Every last text string and menu cursor was hand-positioned to pixel perfection. Menus dynamically resize themselves based on their contents to take up as little screen real estate as possible. Multiple font typefaces and additional font colors were added to the game to visually distinguish between player names, spoken dialogue, thoughts, written letters, menu headings, stat increases and decreases, and more. The credits were completely reprogrammed to enhance their readability. We even spent hours designing the perfect “The End” graphic, something players will only see for a few seconds after clearing the game.
I fixed numerous bugs in the original game, and I even fully translated the hidden debugger that existed within the game in a disabled state. I exposed additional hidden stats for the game’s dragons, allowing players a more complete control of dragon raising, the cornerstone of this game. Unlike the previous effort, I’ve expanded character names from 8 to 11 characters, allowing every character in the game’s full name to be expressed without any abbreviations.
The detail I am most proud of is that this is the first full SNES JRPG to feature truly ubiquitous proportional fonts, even for stat values.

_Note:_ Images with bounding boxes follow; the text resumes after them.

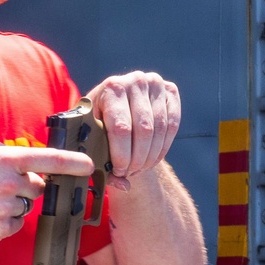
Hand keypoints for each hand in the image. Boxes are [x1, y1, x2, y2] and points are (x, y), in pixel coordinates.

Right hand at [0, 142, 93, 243]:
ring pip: (25, 208)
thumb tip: (37, 167)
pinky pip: (15, 225)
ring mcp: (3, 207)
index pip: (47, 160)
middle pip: (37, 188)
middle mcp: (7, 183)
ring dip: (12, 205)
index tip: (89, 165)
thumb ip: (12, 158)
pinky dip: (4, 222)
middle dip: (25, 188)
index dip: (71, 162)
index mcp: (6, 160)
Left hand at [86, 72, 181, 188]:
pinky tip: (152, 157)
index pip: (121, 128)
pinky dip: (163, 146)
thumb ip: (101, 161)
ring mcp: (155, 83)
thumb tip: (123, 184)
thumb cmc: (98, 123)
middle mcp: (134, 81)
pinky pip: (172, 125)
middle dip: (137, 159)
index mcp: (111, 88)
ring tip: (139, 168)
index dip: (121, 156)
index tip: (118, 171)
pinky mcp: (170, 90)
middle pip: (143, 130)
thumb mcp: (92, 137)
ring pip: (159, 129)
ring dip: (151, 155)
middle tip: (129, 173)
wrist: (115, 104)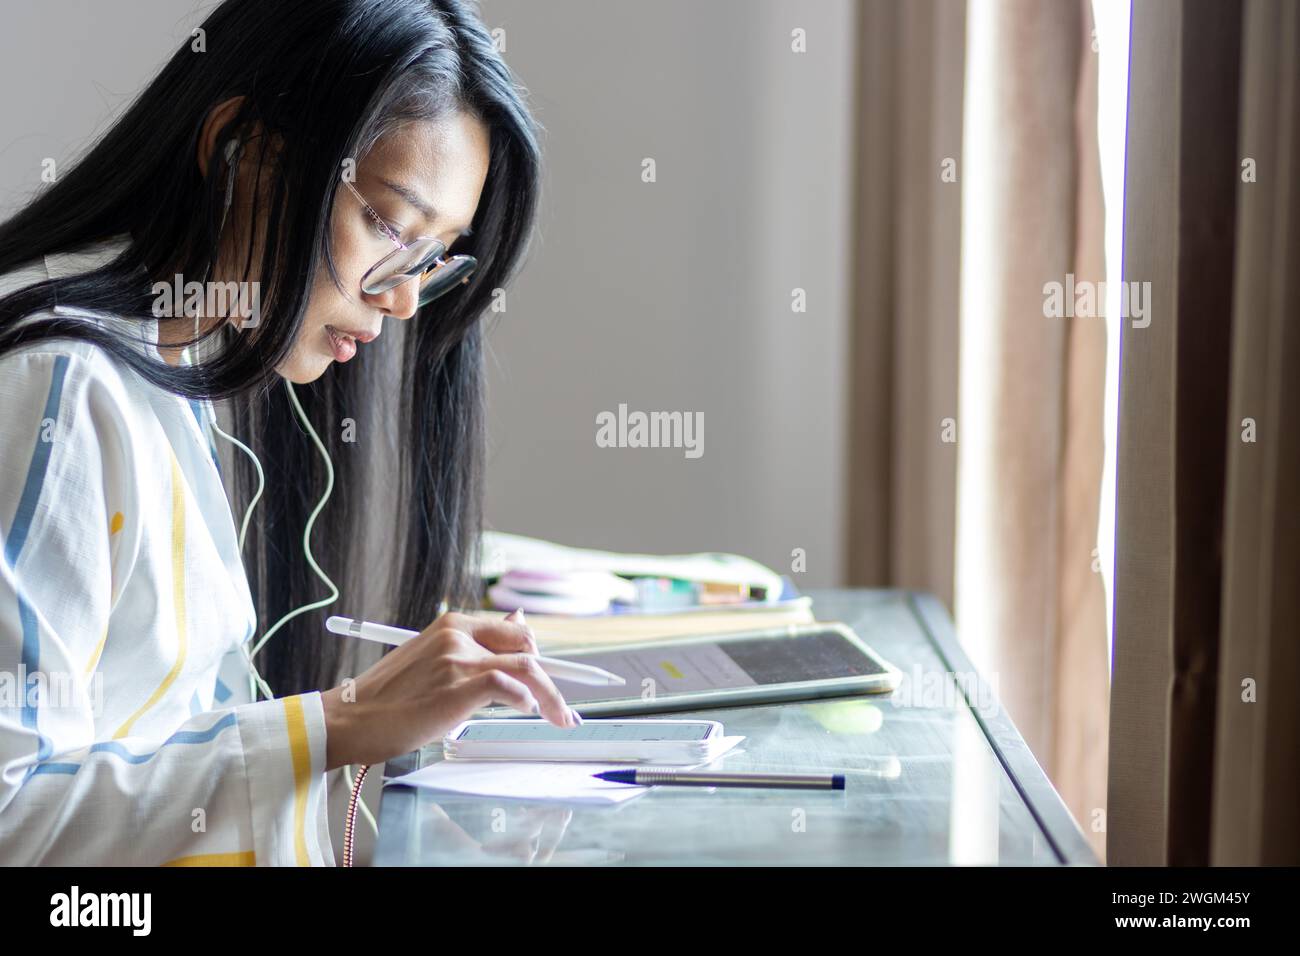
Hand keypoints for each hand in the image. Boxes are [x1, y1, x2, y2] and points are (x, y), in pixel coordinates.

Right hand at [320, 608, 575, 769]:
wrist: (350, 719)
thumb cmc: (388, 698)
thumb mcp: (432, 660)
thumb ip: (472, 646)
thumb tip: (518, 624)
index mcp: (450, 624)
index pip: (512, 629)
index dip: (536, 653)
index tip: (550, 676)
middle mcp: (457, 636)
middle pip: (526, 645)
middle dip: (550, 675)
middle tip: (556, 703)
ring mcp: (458, 660)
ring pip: (527, 666)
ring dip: (551, 695)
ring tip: (560, 717)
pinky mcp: (457, 687)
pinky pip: (509, 687)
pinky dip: (526, 700)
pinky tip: (525, 712)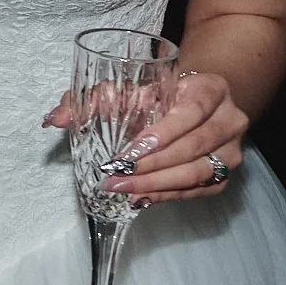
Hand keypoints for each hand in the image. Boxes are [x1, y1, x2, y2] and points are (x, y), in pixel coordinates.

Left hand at [43, 71, 246, 204]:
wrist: (197, 103)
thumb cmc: (159, 93)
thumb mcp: (131, 87)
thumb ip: (92, 99)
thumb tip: (54, 119)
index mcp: (210, 89)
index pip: (191, 111)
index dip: (163, 133)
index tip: (131, 150)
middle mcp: (229, 119)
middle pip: (193, 147)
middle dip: (150, 166)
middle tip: (114, 176)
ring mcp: (231, 149)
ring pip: (197, 173)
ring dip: (157, 184)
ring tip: (122, 190)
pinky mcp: (225, 174)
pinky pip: (198, 190)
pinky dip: (167, 195)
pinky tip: (141, 197)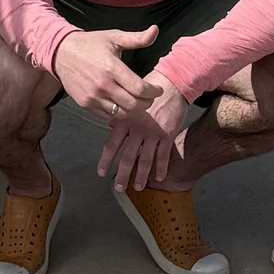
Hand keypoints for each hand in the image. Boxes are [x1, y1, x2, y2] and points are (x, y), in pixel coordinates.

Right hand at [54, 22, 159, 123]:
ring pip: (121, 113)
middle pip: (133, 104)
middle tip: (149, 98)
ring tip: (137, 101)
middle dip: (146, 103)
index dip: (153, 92)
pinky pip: (107, 115)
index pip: (140, 89)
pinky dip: (118, 112)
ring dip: (133, 110)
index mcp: (112, 68)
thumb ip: (137, 38)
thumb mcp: (114, 37)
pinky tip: (121, 104)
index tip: (157, 90)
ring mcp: (93, 96)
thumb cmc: (91, 44)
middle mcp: (103, 85)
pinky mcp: (85, 104)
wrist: (61, 53)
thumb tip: (155, 30)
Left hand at [100, 72, 194, 191]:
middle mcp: (137, 129)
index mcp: (125, 121)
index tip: (101, 173)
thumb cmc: (148, 92)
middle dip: (122, 175)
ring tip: (138, 187)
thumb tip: (109, 124)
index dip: (106, 160)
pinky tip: (159, 178)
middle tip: (118, 188)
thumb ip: (119, 115)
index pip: (112, 144)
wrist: (172, 84)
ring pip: (145, 159)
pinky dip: (161, 168)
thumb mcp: (129, 100)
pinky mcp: (167, 135)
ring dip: (141, 176)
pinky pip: (163, 155)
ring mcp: (153, 133)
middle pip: (127, 157)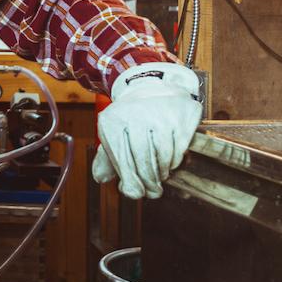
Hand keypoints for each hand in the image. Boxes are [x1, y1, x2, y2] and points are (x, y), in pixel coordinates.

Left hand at [94, 62, 202, 198]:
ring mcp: (159, 114)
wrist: (152, 88)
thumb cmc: (130, 119)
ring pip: (162, 156)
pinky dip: (174, 161)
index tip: (135, 193)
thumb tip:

Any other SNES JRPG would use 8×8-pixel tiles, which are quite wide and bulky for numeric stats. Mine uses a 6×8 tabular numeric font, requiring all stats to be dynamically rendered. Combined with exceedingly rare for the time font kerning, the result is a truly consistent typographic experience unlike any other. Pulling this off required extensive reprogramming of the entire layout of video memory from the original game to make space for all the additional tiles required.

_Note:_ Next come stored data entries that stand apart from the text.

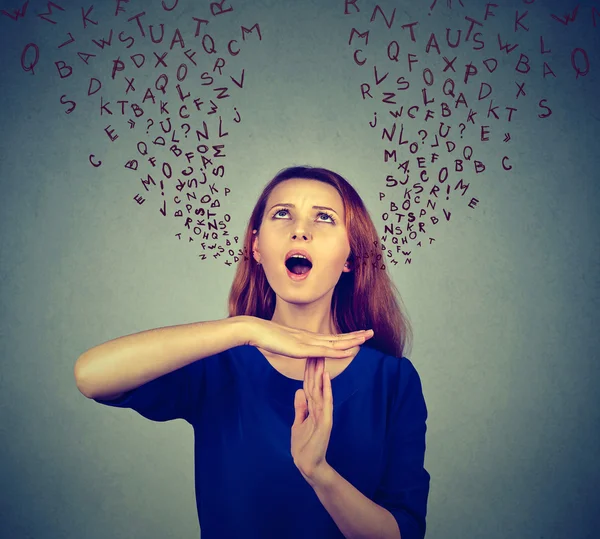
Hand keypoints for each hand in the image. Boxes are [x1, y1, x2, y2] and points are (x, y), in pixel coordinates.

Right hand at [245, 317, 373, 359]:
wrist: (254, 330)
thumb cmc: (265, 337)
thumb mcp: (283, 343)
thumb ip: (291, 345)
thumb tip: (296, 348)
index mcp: (307, 338)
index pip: (331, 338)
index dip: (346, 337)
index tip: (359, 335)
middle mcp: (310, 338)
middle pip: (337, 337)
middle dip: (355, 336)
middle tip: (371, 332)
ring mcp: (307, 342)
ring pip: (334, 342)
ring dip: (351, 341)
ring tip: (366, 338)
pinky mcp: (302, 348)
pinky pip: (324, 351)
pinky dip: (338, 351)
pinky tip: (349, 351)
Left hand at [291, 357, 332, 480]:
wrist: (308, 464)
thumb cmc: (304, 446)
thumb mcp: (298, 423)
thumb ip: (300, 408)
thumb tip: (298, 391)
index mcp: (313, 407)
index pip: (310, 384)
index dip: (309, 369)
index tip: (308, 353)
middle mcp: (320, 407)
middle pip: (316, 383)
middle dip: (315, 366)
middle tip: (316, 346)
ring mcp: (323, 413)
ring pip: (321, 389)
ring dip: (321, 372)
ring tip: (322, 356)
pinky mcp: (326, 422)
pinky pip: (326, 402)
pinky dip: (326, 389)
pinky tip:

Put simply, the graphical prowess of the original Bahamut Lagoon developers combined with my expert typography looks and feels more like a Sony PlayStation game than a Super Nintendo game.
Finally, unlike the previous translation, our effort is open source. Those looking to translate Bahamut Lagoon to other languages will find a much easier time with the source code, documentation, and tooling that I am providing everyone with.
* * *
Anyone who has their own legally acquired copy of the Japanese version of Bahamut Lagoon can head to the project’s official website to download the patch for free. It can be applied to the ROM using tools like beat (Windows) or MultiPatch (OSX) and loaded into your favorite emulator (I suggest Near’s bsnes for a good combination of usability and accuracy). You can follow Near on Twitter (@near_koukai) for latest updates, or find out more about his work on his website.
All told, Near guesses he’s spent nearly 1,000 hours on localizing Bahamut in the 23 years since he first took a crack. For someone who’s lifework has revolved around perfecting the experience of accessing and playing old games, Near’s tireless pursuit of a flawless English version of Bahamut Lagoon feels like the perfect encapsulation of a career that’s given so much to retro gamers.
“I am very proud of the work we’ve put into this translation,” Near told me, “and it’s my sincerest hope that everyone who gives our translation a go will enjoy the finished result.”
As a kid, I would’ve settled for any version of Bahamut Lagoon—even if the translation was on par with infamously bad ones like Breath of Fire II or Robotrek. That the fan community and engineers like Near are not only working away to make lost titles available to fans, but actively improving the experience with modern approaches to localization, programming, and design is a testament to the passion of an incredibly dedicated fandom.